Riuscii, forzando la mia natura, a percorrere assieme a lui una parte del mio percorso, per poi rifluire nel mio irrinunciabile dualismo, oggi espresso nel mio considerarmi “sovranista”, oltre che ecologista. Inciso: il caso vuole che fosse spesso invitato alle nostre riunioni anche il comune amico Fulvio Sguerso, il cui anti-fascismo, che io vedo come retrò, cozza contro il mio credo ambientalista, specie sul tema migranti; e l’arena di Trucioli Savonesi ne è spesso testimone. Ed era la figura di Girard a fare da pontiere tra noi.  

Ora la domanda è se nello spirito del tempo si collochi maggiormente il pensiero di Girard, che vede anche i lati positivi del nichilismo, condensato nella sigla et-et, o non invece l’aut-aut del pensiero dualista, nel quale Girard annoverava, e io con lui, anche l’ambientalismo fatto di impianti e tecnologie.
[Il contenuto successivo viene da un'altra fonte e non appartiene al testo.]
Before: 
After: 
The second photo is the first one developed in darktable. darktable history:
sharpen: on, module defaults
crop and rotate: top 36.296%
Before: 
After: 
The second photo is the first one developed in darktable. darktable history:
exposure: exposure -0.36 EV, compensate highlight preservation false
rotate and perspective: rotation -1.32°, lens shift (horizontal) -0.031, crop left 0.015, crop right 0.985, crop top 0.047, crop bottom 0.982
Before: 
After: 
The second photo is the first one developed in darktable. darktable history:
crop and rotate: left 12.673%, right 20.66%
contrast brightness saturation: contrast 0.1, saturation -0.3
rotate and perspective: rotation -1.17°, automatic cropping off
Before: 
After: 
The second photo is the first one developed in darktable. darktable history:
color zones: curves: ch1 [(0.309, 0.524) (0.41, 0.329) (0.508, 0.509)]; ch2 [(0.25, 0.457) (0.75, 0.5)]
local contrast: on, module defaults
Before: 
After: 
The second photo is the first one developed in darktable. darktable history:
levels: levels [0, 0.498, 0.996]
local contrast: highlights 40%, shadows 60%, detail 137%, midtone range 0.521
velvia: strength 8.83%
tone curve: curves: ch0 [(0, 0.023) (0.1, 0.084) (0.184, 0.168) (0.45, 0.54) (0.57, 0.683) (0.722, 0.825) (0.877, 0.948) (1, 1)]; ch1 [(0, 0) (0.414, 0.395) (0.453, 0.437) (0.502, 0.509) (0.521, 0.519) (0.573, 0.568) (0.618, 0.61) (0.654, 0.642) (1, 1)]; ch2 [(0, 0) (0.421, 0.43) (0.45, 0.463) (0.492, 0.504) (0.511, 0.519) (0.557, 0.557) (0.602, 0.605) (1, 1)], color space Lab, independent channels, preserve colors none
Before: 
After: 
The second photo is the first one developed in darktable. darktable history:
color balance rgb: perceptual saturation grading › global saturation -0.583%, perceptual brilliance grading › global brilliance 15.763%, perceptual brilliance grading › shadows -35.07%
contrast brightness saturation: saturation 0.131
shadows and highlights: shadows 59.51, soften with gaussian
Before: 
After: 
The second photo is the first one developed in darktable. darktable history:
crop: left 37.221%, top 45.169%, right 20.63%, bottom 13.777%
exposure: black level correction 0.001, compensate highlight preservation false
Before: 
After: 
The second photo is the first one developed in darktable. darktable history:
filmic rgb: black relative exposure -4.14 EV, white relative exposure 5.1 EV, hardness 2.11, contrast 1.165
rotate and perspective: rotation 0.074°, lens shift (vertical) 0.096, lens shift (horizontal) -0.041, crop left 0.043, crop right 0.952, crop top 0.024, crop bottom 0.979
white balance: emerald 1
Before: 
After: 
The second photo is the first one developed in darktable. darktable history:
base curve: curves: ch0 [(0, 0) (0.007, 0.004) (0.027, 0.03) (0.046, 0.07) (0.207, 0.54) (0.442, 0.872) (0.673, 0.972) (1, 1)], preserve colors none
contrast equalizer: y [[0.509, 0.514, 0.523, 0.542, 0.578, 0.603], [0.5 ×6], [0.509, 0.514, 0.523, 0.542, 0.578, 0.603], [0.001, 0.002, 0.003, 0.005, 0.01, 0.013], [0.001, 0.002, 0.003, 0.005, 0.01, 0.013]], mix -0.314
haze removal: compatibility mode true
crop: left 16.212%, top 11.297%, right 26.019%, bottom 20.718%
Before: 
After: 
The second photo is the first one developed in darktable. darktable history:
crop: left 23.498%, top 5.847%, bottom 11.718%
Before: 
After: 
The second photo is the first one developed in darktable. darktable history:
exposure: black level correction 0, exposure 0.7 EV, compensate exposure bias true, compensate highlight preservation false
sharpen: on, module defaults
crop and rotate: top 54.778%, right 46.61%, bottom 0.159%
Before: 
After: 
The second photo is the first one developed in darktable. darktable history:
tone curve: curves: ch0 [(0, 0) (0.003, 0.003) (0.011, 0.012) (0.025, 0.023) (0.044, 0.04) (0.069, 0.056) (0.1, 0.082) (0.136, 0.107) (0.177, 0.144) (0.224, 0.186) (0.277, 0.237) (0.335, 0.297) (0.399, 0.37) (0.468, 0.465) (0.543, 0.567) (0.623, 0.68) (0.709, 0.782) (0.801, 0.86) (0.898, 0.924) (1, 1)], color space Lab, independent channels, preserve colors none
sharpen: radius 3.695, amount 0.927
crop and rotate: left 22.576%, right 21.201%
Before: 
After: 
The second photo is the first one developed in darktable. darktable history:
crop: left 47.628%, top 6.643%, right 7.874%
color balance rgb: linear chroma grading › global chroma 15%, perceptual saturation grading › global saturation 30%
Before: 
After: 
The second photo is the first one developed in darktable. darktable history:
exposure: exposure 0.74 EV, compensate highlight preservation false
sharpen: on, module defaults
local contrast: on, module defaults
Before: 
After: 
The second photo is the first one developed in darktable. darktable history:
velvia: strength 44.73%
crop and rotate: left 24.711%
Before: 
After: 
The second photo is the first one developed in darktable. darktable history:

Sono due criteri antitetici, ma tuttora presenti in un mondo che da un lato privilegia le identità e le contrapposizioni nette, e dall’altro ne è intimorito, osservandone i frutti avvelenati: in passato le guerre di religione, oggigiorno un’umanità tumultuosa, pretenziosa e portata allo scontro.

Forse siamo nello stesso stato d’animo dei nostri antenati del Basso Impero, che trovarono rifugio in una pervadente spiritualità, salvando il mondo per oltre un millennio. Supereremo l’attuale orientamento verso l’autodistruzione con un’analoga fuga dal materialismo e dall’idolatria del denaro, magari con la discesa di un novello Messia? In Girard l’afflato religioso era ben presente, e verso i suoi ultimi anni dominante.

Dei tanti libri che Girard scrisse, i due che giudico più illuminanti e rappresentativi del suo pensiero sono stati “Psicologia debole”, che nel 1999 mi aprì al suo pensiero, “Nichilismo bifronte” e “Monos: liberare la morte dalla paura”. E non posso che additarli a quanti sono disorientati dalla direzione in cui questa civiltà sta procedendo; ma non per arrivare alle certezze, che Girard, da buon neo-scettico, non ha mai inteso proporre, bensì per meglio chiarire quali sono i termini dei conflitti di base che improntano le decisioni alle quali non siamo mai chiamati a prender parte e che pure condizionano ogni nostro singolo agire. 

Adesso lui sa se esiste davvero la vita dopo la morte; o non lo sa affatto, perché la vita muore con il corpo e torniamo nello stato in cui (non) esistevamo prima di nascere.

In ogni caso, grazie di essere comparso in questo mondo e di averci dato la possibilità di guardarlo sotto angolazioni diverse da quelle che pensavamo uniche.